Many afflicted with a depressive illness feel they can alleviate the negative thoughts and emotions by drinking alcohol. They may feel as if they are enjoying themselves and having a good time as negative thoughts are silenced. However, due to its depressive properties, alcohol can cause a person’s mood to take a downward turn. Drinkers may become belligerent, bad-tempered and display the very depressive symptoms they were trying to get away from.

Effects on Personality

The connection between drinking to excess and suicide may also involve alcohol’s affects on personality.  This can cause people to act out of character.
Problems with alcohol or depressive illness can deepen or exacerbate negative thoughts or feelings. It also lowers inhibitions leading people to act on any suicidal feelings or tendencies they may have.  They may not have done had they not consumed alcohol. The sad fact is, thousands of people, from all corners of society, rich or poor, experience thoughts of suicide. People may feel as if they are in so much pain that they cannot go on and see taking their own life as the only answer. An emotion which is only amplified by alcohol.


You are not alone.

However, as painful or hopeless as it may seem sometimes, there is help available. You do not have to go through this alone. If you are concerned or thinking of suicide, you should tell someone, a partner, friend, family member or colleague. It is also advised you make an appointment with a helpline or your GP and ask for an emergency appointment, where he or she can help you and offer advice.

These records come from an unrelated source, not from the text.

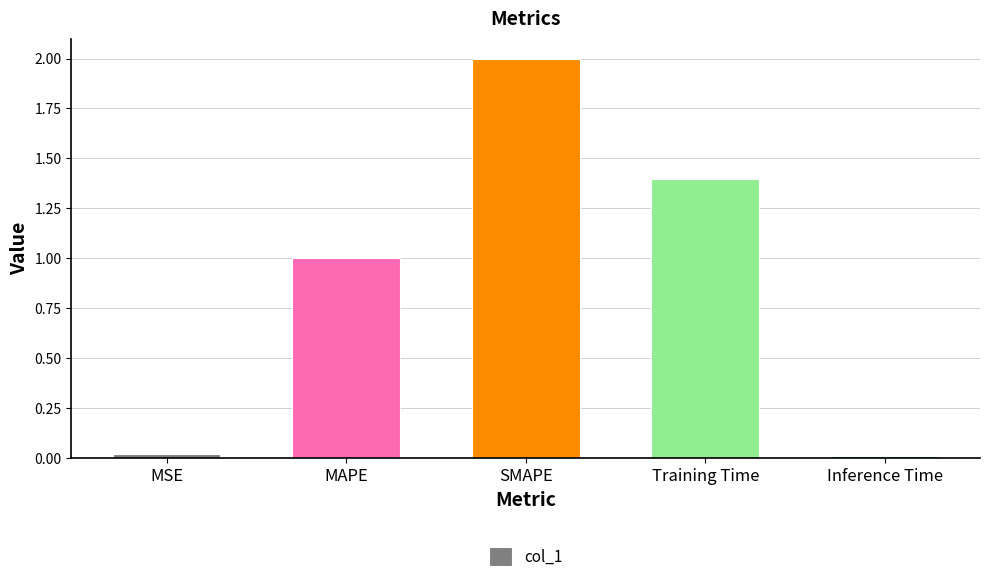

What is the label of the 2nd bar from the left?

MAPE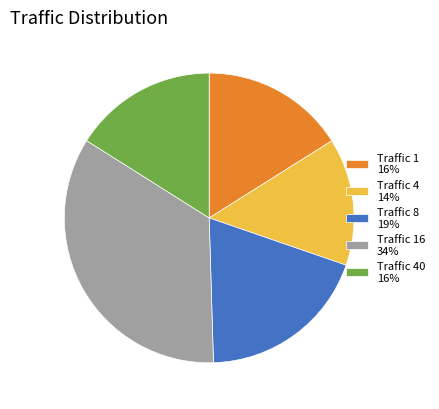

How many segments does this pie chart have?

5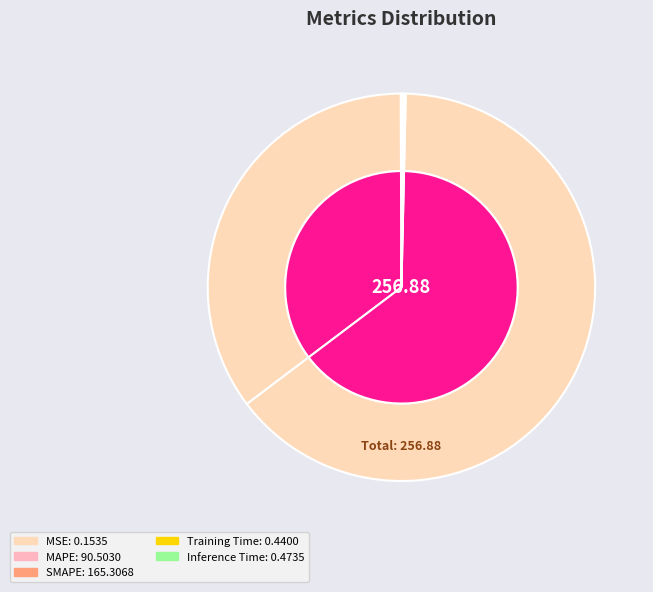

Count the number of slices in the pie.

5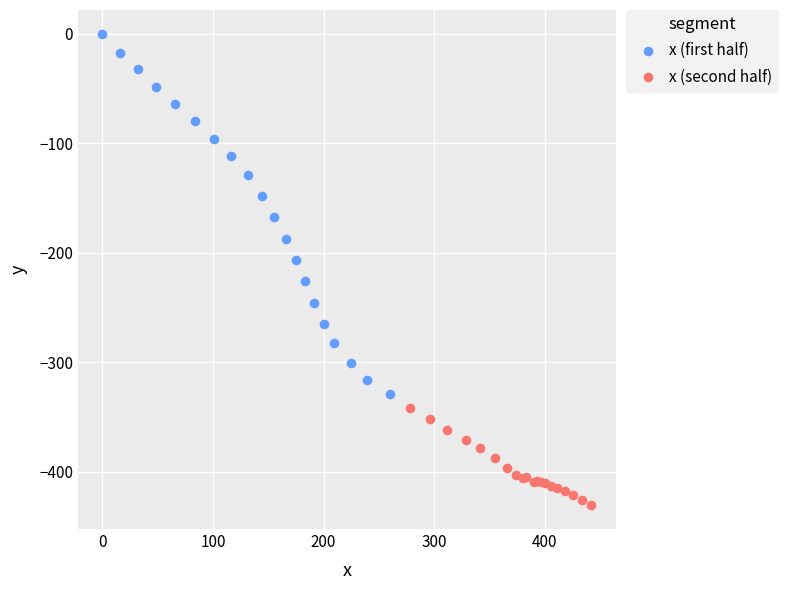

Which series contains the highest Y value?

x (first half)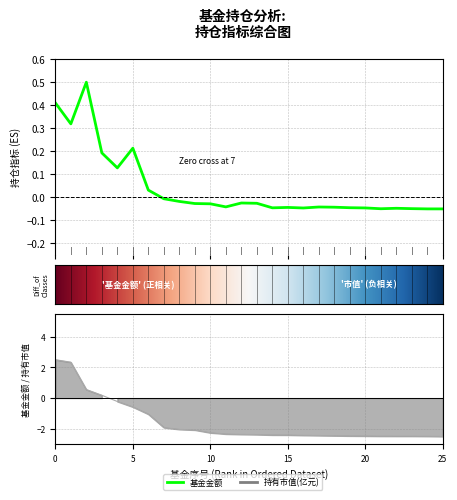

What are all the series names shown in the legend?

基金金额, 持有市值(亿元)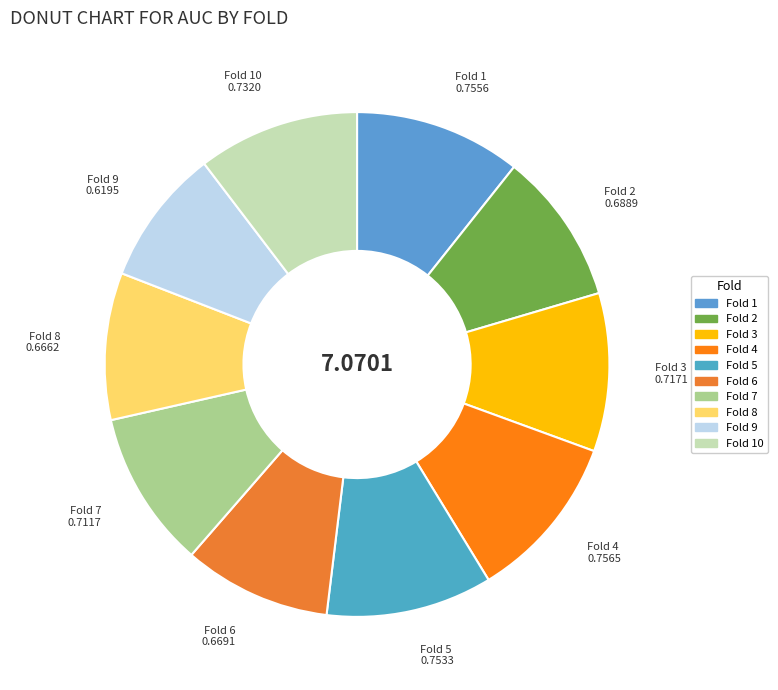

Count the number of slices in the pie.

10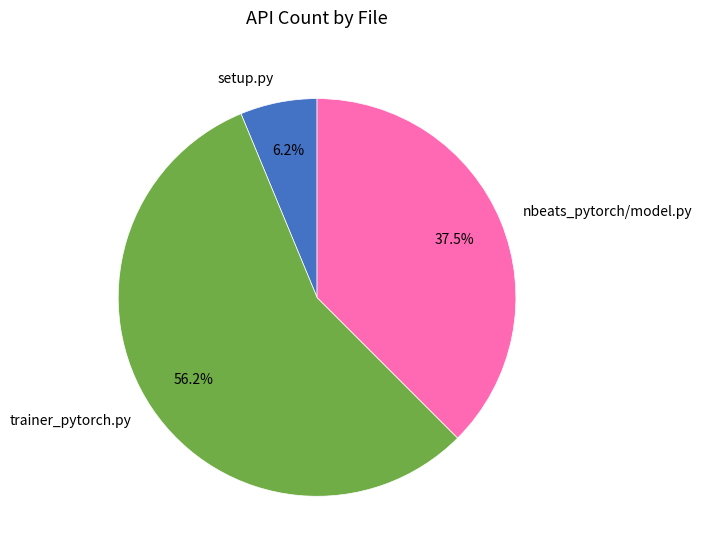

To the nearest percent, what is the difference between the largest and smallest slice percentages?

50%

There are also various support groups you could contact, and if you would like to talk to someone right away, you can phone the Samaritans, free of charge, 24 hours a day on 116123, or visit their web site: www.samaritans.org.

There are many reasons why a person may wish to take their own life. They may have money worries, suffered a loss, the end of a relationship, or professional problems. If you, or someone close to you, is concerned that alcohol may be a factor, consider cutting down, drinking in moderation, or possibly giving up. Which Rehab can help you do that.

For many, getting help may be difficult, even seemingly impossible. But it could be the turning point to save you from depression and the heartbreak of suicide.